[On the quantitative fluorometric determination of cellular DNA by ethidium bromide and the constancy of the quantum yield of the ethidium DNA-complex in the biological environment (author's transl)].

The fluorescent staining of fixed A9 cells (mouse fibroblasts) with ethidium bromide E has been investigated qualitatively and quantitatively. E is bound to DNA, RNA and protein.
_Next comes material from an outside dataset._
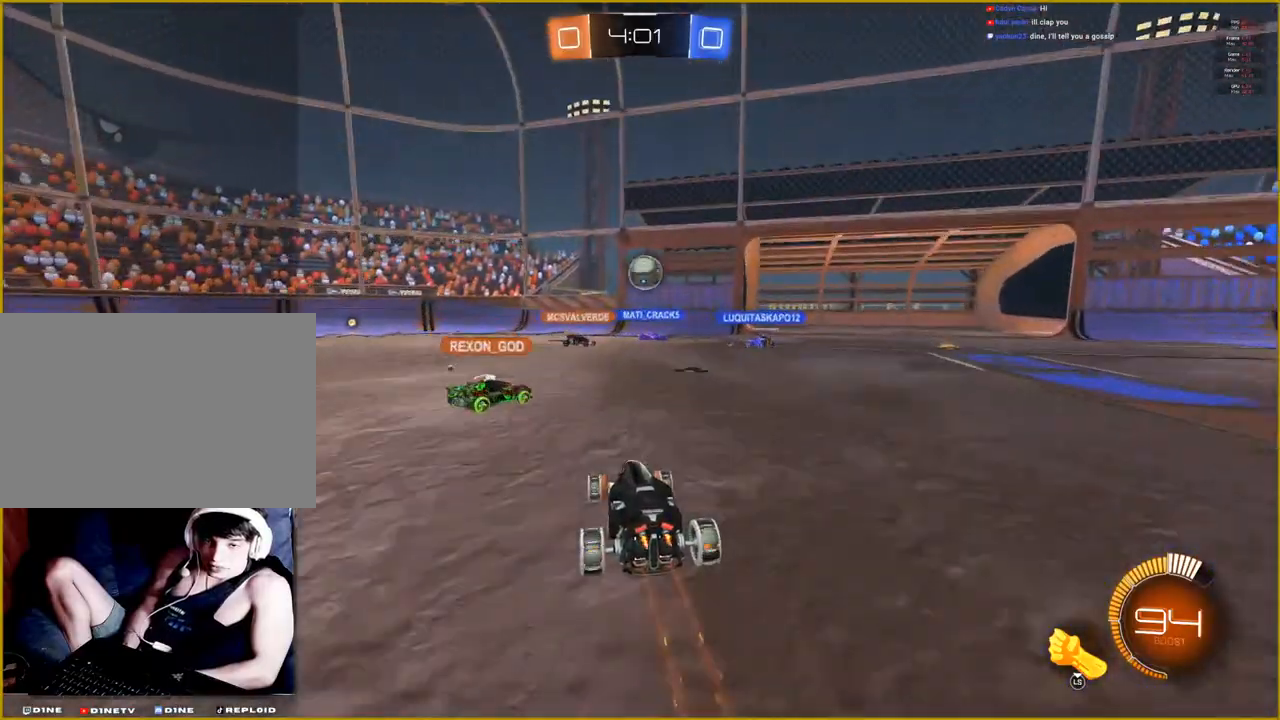
{"buttons": ["CROSS"], "left_stick": "up-right", "right_stick": "center", "events": [[33, "R1", "down"], [67, "CROSS", "down"], [100, "left_stick", "down-right"], [283, "left_stick", "center"], [317, "CROSS", "up"], [367, "left_stick", "up-right"], [417, "R1", "up"], [433, "R2", "up"], [483, "CROSS", "down"]]}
After enzymatic RNA digestion and staining at pH = 4.0 the dyestuff is bound to DNA specifically. The formed E-DNA-complex is stoichiometric if DNA will be saturated by highdye concentration, CF = 1.0 x 10(-2) M. The stoichiometric factor n = 0.21 was determined from Scatchard binding isotherms and by spectrophotometric titration. The binding of E to DNA and RNA has been investigated by binding isotherms. E is bound to DNA by intercalation and by ionic interaction. It is bound to RNA by ionic interaction only. The ionically bound dyestuff can be replaced by salts like LiCl from DNA and RNA. Only intercalated E remains. The competitive salt effect can be used to avoid the enzymatic RNA digestion in the specific staining of DNA. Within the cell the E-DNA-complex fluoresces strongly. Using a microspectrophotometer we determined the fluorescence intensity J and the extinction E in cell sections of q = 1 mu 2 area. The fluorescence was excited in the minimum of the absorbance of the E-DNA complex at lambda 1 = 365 nm. The extinction E2 was measured in the short wavelength band lambda 2 = 260 nm. Under these conditions we received a linear relation J = J (E2) up to high extinctions E2. The quantum yield Q of the E-DNA-complex is nearly constant and independent of the biological environment. Q is also unaltered by LiCl. Within the limits of error intercalated and ionic bound dye have the same quantum yeild. Under the conditions of stoichiometric staining the amount of E-DNA-complex and therefore DNA in the cell can be determined by J. The extinction coefficient epsilon 2 = 45 200 M-1 cm-1 of the E-DNA-complex at 260 nm was calculated from the concentration of dependence of the absorbance spectra using the law of mass action. By epsilon 2 the amount of DNA in the cell is accessible from J. According to our measurements with A9 cells the superficial density of DNA has the order of magnitude rho N = mN/q = 10(1) nmol cm-2, the amount mN of DNA per section 1 = 1 mu 2, mN = 10(-1) fmol, and the DNA concentration in the cell nucleus CN = 10(-1) M. The ray pass and diagram of electronics of the based microspectrophotometer are described.